On November 24, the Tuesday before Thanksgiving, Oregon’s Beaverton School District launched a districtwide, virtual, five-day Turkey Trot as its official Marathon Kids kickoff event. Students and families from all 34 elementary schools in the district ran or walked along mile-long routes based in their neighborhoods—routes that had been created thoughtfully and specifically for each school, with safety in mind.
Nearly all of the Turkey Trot routes either began or finished at the elementary schools, or passed by them. This was special for Beaverton elementary school students, who haven’t set foot inside their schools since March. Due to the pandemic and rising virus case numbers in the Beaverton area, all Beaverton ISD schools have been 100% virtual.
Physical Activity Helps Students Feel Calmer and More Focused
Beaverton is a suburb of Portland, and its school district isn’t new to Marathon Kids.

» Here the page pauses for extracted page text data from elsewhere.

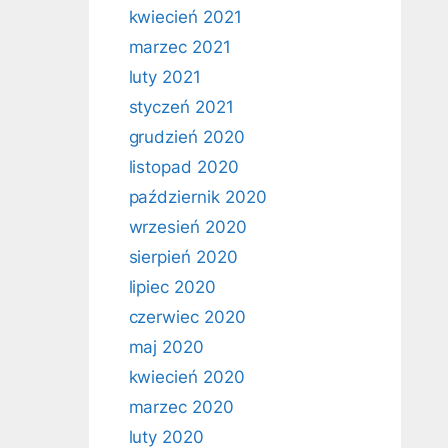
kwiecień 2021
marzec 2021
luty 2021
styczeń 2021
grudzień 2020
listopad 2020
październik 2020
wrzesień 2020
sierpień 2020
lipiec 2020
czerwiec 2020
maj 2020
kwiecień 2020
marzec 2020
luty 2020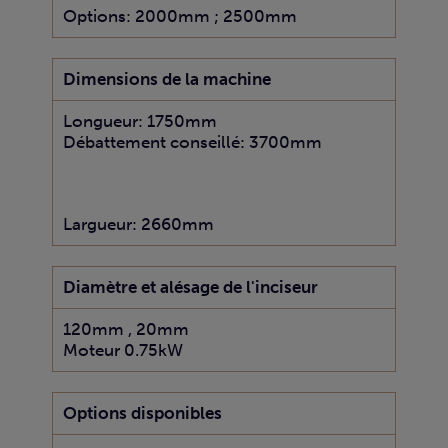
Options: 2000mm ; 2500mm
Dimensions de la machine
Longueur: 1750mm
Débattement conseillé: 3700mm
Largueur: 2660mm
Diamètre et alésage de l'inciseur
120mm , 20mm
Moteur 0.75kW
Options disponibles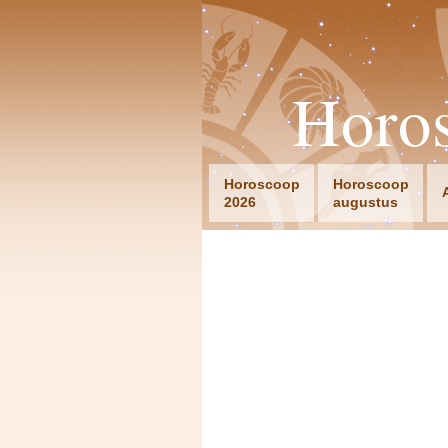
Horo
Horoscoop
Horoscoop
2026
augustus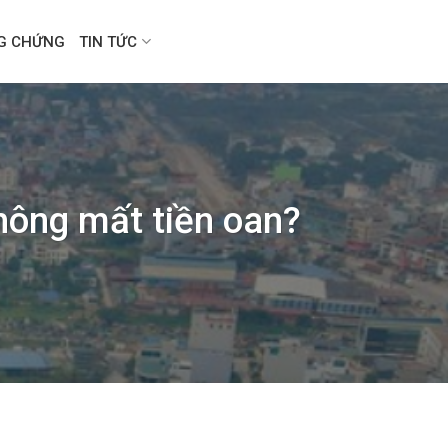
NG CHỨNG
TIN TỨC
hông mất tiền oan?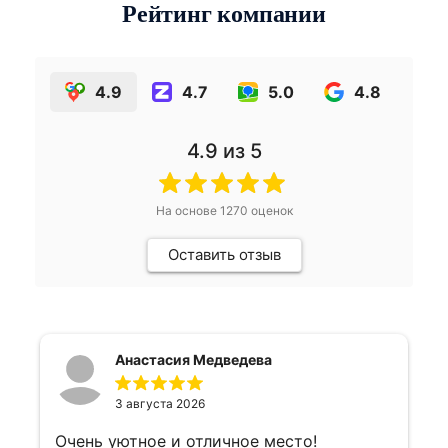
Рейтинг компании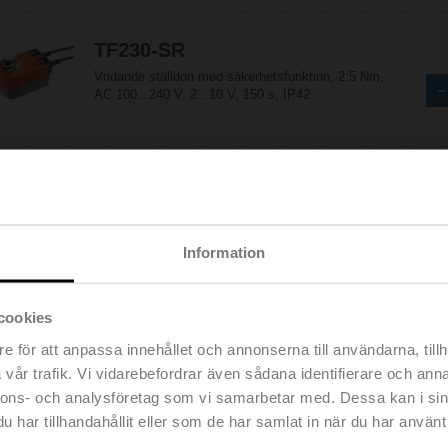
TF230-SR
Vridande ställdon med säkerhetsfunktion, 2.5 Nm,
AC 100...240 V, 2...10 V, 150 s, IP42
TF24
Vridande ställdon med säkerhetsfunktion, 2.5 Nm,
AC/DC 24 V, Öppna/stäng, 75 s, IP42
Information
cookies
TF24-MFT
Vridande ställdon med säkerhetsfunktion, 2.5 Nm,
e för att anpassa innehållet och annonserna till användarna, tillh
AC/DC 24 V, MP-Bus, 2...10 V, 150 s, IP42
vår trafik. Vi vidarebefordrar även sådana identifierare och anna
nnons- och analysföretag som vi samarbetar med. Dessa kan i sin
har tillhandahållit eller som de har samlat in när du har använt 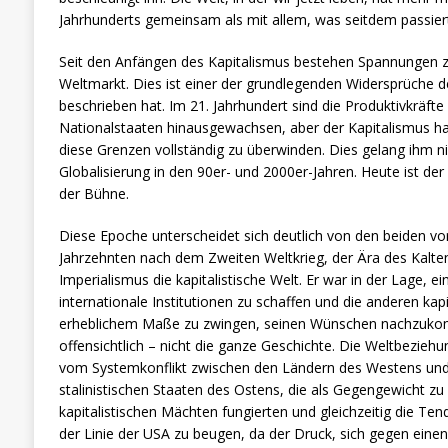
Jahrhunderts gemeinsam als mit allem, was seitdem passiert 
Seit den Anfängen des Kapitalismus bestehen Spannungen z
Weltmarkt. Dies ist einer der grundlegenden Widersprüche d
beschrieben hat. Im 21. Jahrhundert sind die Produktivkräfte
Nationalstaaten hinausgewachsen, aber der Kapitalismus hat
diese Grenzen vollständig zu überwinden. Dies gelang ihm ni
Globalisierung in den 90er- und 2000er-Jahren. Heute ist der
der Bühne.
Diese Epoche unterscheidet sich deutlich von den beiden v
Jahrzehnten nach dem Zweiten Weltkrieg, der Ära des Kalten
Imperialismus die kapitalistische Welt. Er war in der Lage, 
internationale Institutionen zu schaffen und die anderen kap
erheblichem Maße zu zwingen, seinen Wünschen nachzuko
offensichtlich – nicht die ganze Geschichte. Die Weltbezieh
vom Systemkonflikt zwischen den Ländern des Westens und d
stalinistischen Staaten des Ostens, die als Gegengewicht z
kapitalistischen Mächten fungierten und gleichzeitig die Te
der Linie der USA zu beugen, da der Druck, sich gegen ein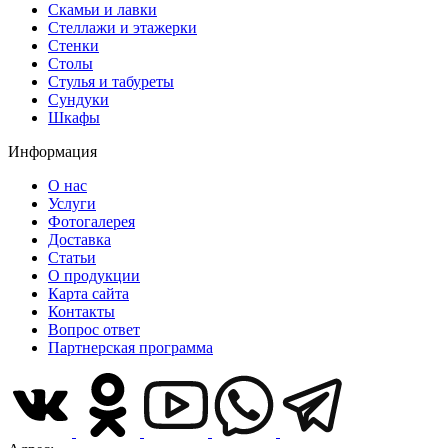
Скамьи и лавки
Стеллажи и этажерки
Стенки
Столы
Стулья и табуреты
Сундуки
Шкафы
Информация
О нас
Услуги
Фотогалерея
Доставка
Статьи
О продукции
Карта сайта
Контакты
Вопрос ответ
Партнерская программа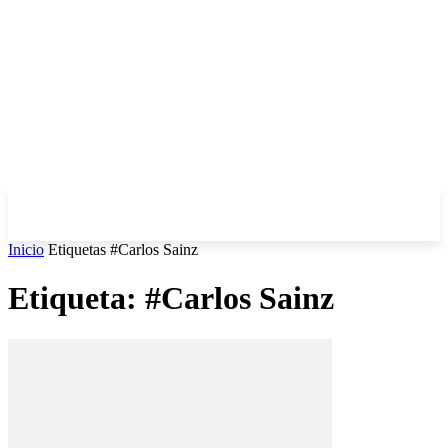
Inicio
Etiquetas
#Carlos Sainz
Etiqueta: #Carlos Sainz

The district has had Marathon Kids programming and run clubs in its elementary schools for the past three school years. “Kicking off Marathon Kids has been in our plans for a long time,” says Cheryl Wardell, the PE Specialist at William Walker Elementary, who has taught Physical Education for over 32 years. “This is our fourth year of doing it as a district, first as clubs. Then, two years ago, we piloted it in one school, with nine teachers—what would it look like if we said any teacher that wants to provide Marathon Kids as a class could do it?”
That pilot went well, especially once Marathon Kids launched Marathon Kids Connect, its cloud-based physical activity reporting and tracking app. “You can record Brain Boosts now,” says Wardell, “or track your heart-pumping exercise. The data came back from both teachers and kids that they felt more energized, more calm and more focused.”
Based on such promising feedback, the district decided to pilot the program in more schools, focusing especially on schools with outdoor tracks that served students from lower-SES backgrounds. “About seven schools piloted,” says Wardell. “Three of those were all-schools, meaning all teachers jumped on board. That also was successful. With the new changes in the platform and the app, it makes it really easy for a teacher to download and track the miles. That was the game-changer for classroom teachers—that now, it’s not nearly as much work.”
When it comes to setting Marathon Kids goals for her students, Wardell always cites four complete, cumulative marathons by the end of the school year, but “I tend to try to make it very individualized. Our biggest thing is getting to the first marathon. If a kid really wants to go, they have an opportunity to do it all the time at home—and they don’t really have that opportunity at school, where they’re only tracking one or two days a week with their club and during classroom time.” She expects plenty of students will exceed the four-marathon goal by May 2021, especially if they go for daily walks or have parents who are runners and set that example for them.
Pandemic Changed PE Classes, But Marathon Kids Kept Running
While everything slowed down in March 2020, when shutdowns occurred due to the pandemic, Beaverton ISD’s Marathon Kids initiative continued. “With the pandemic and our kids being virtual for the foreseeable future, we decided we would open [the Marathon Kids programming] for parents to be able to track miles from home,” says Wardell. The district established its PE teachers as ambassadors at each elementary school and invited all classroom teachers to track their students’ activity during Brain Bursts or active time during virtual classes. “The biggest thing,” Wardell says, “is really trying to get parents on the platform.”
There has been increasing excitement and involvement from parents thanks to the virtual Turkey Trot. Before the kickoff event began, one school in the district had 200 parents sign on within just the first few days. “They have a robust Marathon Kids running club,” Wardell says about the school. “They did their own video about it for parents, they’re a very community-oriented neighborhood, they do their own neighborhood Turkey Trot… so they are just onboard.” The excitement spread to the district’s teachers and staff as well. One staff member, Kris Damiano, ran all 34 one-mile Marathon Kids Turkey Trot routes in a single day!
For the Turkey Trot, the district made it as easy as possible for families to participate, with no need to register for the event and by providing the routes for each school community. Parents and guardians logged their students’ miles—“which is so exciting,” Wardell points out, “because we can all see it. The parents can see it, the kids can see it, the principal can see it, the teachers can see it…”
Of course, the district’s PE and classroom teachers had already been logging kids’ miles on Marathon Kids Connect throughout the fall semester. Wardell says the Turkey Trot event brought in the rest of the community. “It was kind of our way to say, ‘Hey, come join us,’ to help people feel a part of their school community and part of the larger community by doing the Marathon Kids run in November.”
ABOUT MARATHON KIDS
Marathon Kids is on a mission to get kids moving. The nonprofit organization offers free physical education programming through Marathon Kids Connect, a cloud-based PE and run club management platform that includes a mobile app for digital activity-tracking.